- Built: 1920; Acquired 2006
- Number 11 was built in 1920 by Alco for Cuba, but was never delivered. Instead, it was acquired by the Narragansett Pier Railroad, for whom it served until 1938.
- It also served the Bath & Hammondsport and Rail City, before being acquired by the Middletown and New Jersey in 1982. The M&NJ sold the locomotive to the Everett’s owner in 2006. After a nine-year restoration, Number 11 returned to service in 2015 and serves as the Everett Railroad’s primary excursion motive power.
- Built: 1927; Acquired: 2008
- Number 38 was the last steam locomotive acquired new by the Huntingdon & Broad Top Mountain Railroad, the last steam locomotive that they operated, and is the last H&BTM locomotive in existence.
- After the H&BTM closed in 1954, Number 38 went on to serve in excursion service at Rail City Museum, the Livonia Avon & Lakeville, the Gettysburg Railroad, and the Knox and Kane. Number 38 is currently stored on the Everett Railroad awaiting restoration.
- Built: November 1943; Acquired 1971; 500 Horsepower
- Number 4 is the oldest diesel locomotive in our fleet and no-longer operates.

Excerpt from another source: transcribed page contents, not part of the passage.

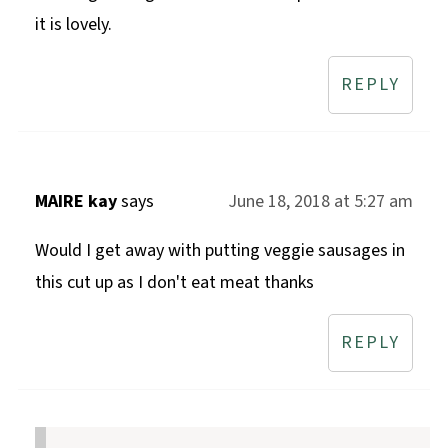
it is lovely.
REPLY
MAIRE kay
says
June 18, 2018 at 5:27 am
Would I get away with putting veggie sausages in
this cut up as I don't eat meat thanks
REPLY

It is also the last piece of equipment from the “original” Everett Railroad that is still on the roster.
- Built: April 1950; Acquired 2019; 470 Horsepower
- Number 18 was built by General Electric for the East Jersey Railroad and Terminal Company in 1950 and carries Builder’s Number 30497. She was the first diesel locomotive owned by that railroad.

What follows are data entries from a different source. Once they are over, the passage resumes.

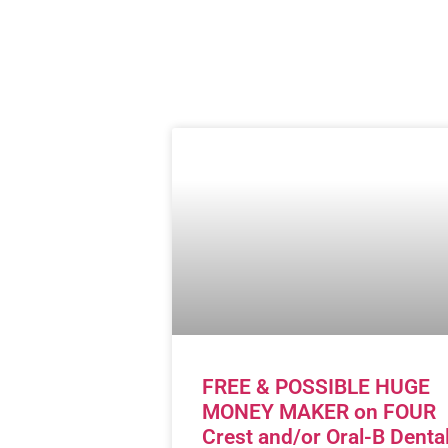
FREE & POSSIBLE HUGE
MONEY MAKER on FOUR
Crest and/or Oral-B Denta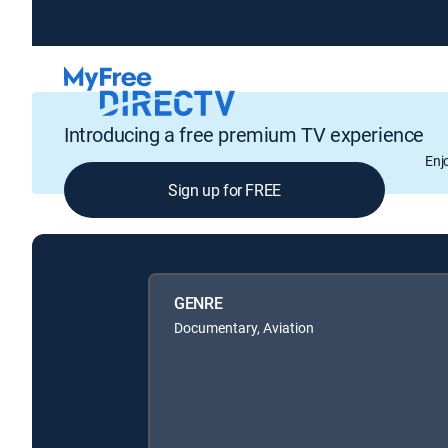
Introducing a free premium TV experience
Enj
Sign up for FREE
GENRE
Documentary, Aviation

- This locomotive is currently stored out of service.
- Built: 1989; Acquired: 2017; Horsepower: 3150
- Number 561, our largest and most-powerful locomotive, was acquired from Norfolk Southern in 2017. Built for that railroad as Number 3561 in 1989, she was renumbered to 561 in 2013 and was retired from service in 2015.
- Built: 1950; Acquired: 2002; Horsepower: 1600
- Number 1712 began life on the Clinchfield as GP7 911. In 1981, Seaboard Coast Line rebuilt 911 into a GP16. She went on to serve CSX and RJ Corman before coming to the Everett Railroad in 2002.
- Built: 1952; Acquired: 2001; Horsepower: 1600
- Number 1828 began life on the Seaboard Air Line (SAL) as GP7 1978. In 1981, Seaboard Coast Line (the successor to SAL) rebuilt her into GP16 4782. She went on to serve CSX and RJ Corman before coming to the Everett Railroad in 2001.
A Combine is a piece of railroad equipment that combines a baggage compartment and passenger seating into a single car. Our Combine, Number 23, was built in 1925 by the Pressed Steel Car Company of Pittsburgh, PA for the Bessemer & Lake Erie Railroad. Utilized in passenger service by the Bessemer until the 1950s, it was converted into a diner for business train service and renumbered A-200. Donated to the Pennsylvania Trolley Museum in 1964 and acquired by The Everett Railroad in 2012, the car was returned to service in 2015. The first refurbished car in our fleet, Number 23 allows riders to enjoy comfortable seating, or on many trips, gives riders the chance to enjoy a standing-room view from its baggage compartment door.
The Everett Railroad owns six former-Central Railroad of New Jersey (CNJ) 78-seat commuter coaches. Car 1194, built in 1927 by Bethlehem Shipbuilding, is one of those six. Acquired from the Ohio Central Railroad in 2008, it underwent a complete restoration and returned to service in Fall 2018.
The backbone of our fleet are three former-Delaware Lackawanna & Western (DL&W) Multiple-Unit (MU) cars. Built by Pullman in 1929 and 1930, the 84-seat cars served the DL&W and its successors in commuter service until the 1980s. Upon retirement, our cars were purchased by the Horseshoe Curve Chapter of the National Railway Historical Society (NRHS), demotorized, and refurbished for use on tourist trains. Renumbered 103, 104, and 105 respectively, the cars served the NRHS for over thirty years before being acquired by the Everett Railroad in early 2018. Following Everett Railroad tradition, these cars will be returned to their original DL&W numbers as time allows.
A new addition to the Everett Railroad’s fleet of passenger equipment is this open-air gondola. Acquired in 2019, the car is a composite gondola (constructed with sides built of both steel and wood) built in the 1930s for the Lehigh and New England Railroad. It comes to our railroad having had a long history of service on other tourist operations, including the Lebanon Mason & Monroe and the Maryland Midland.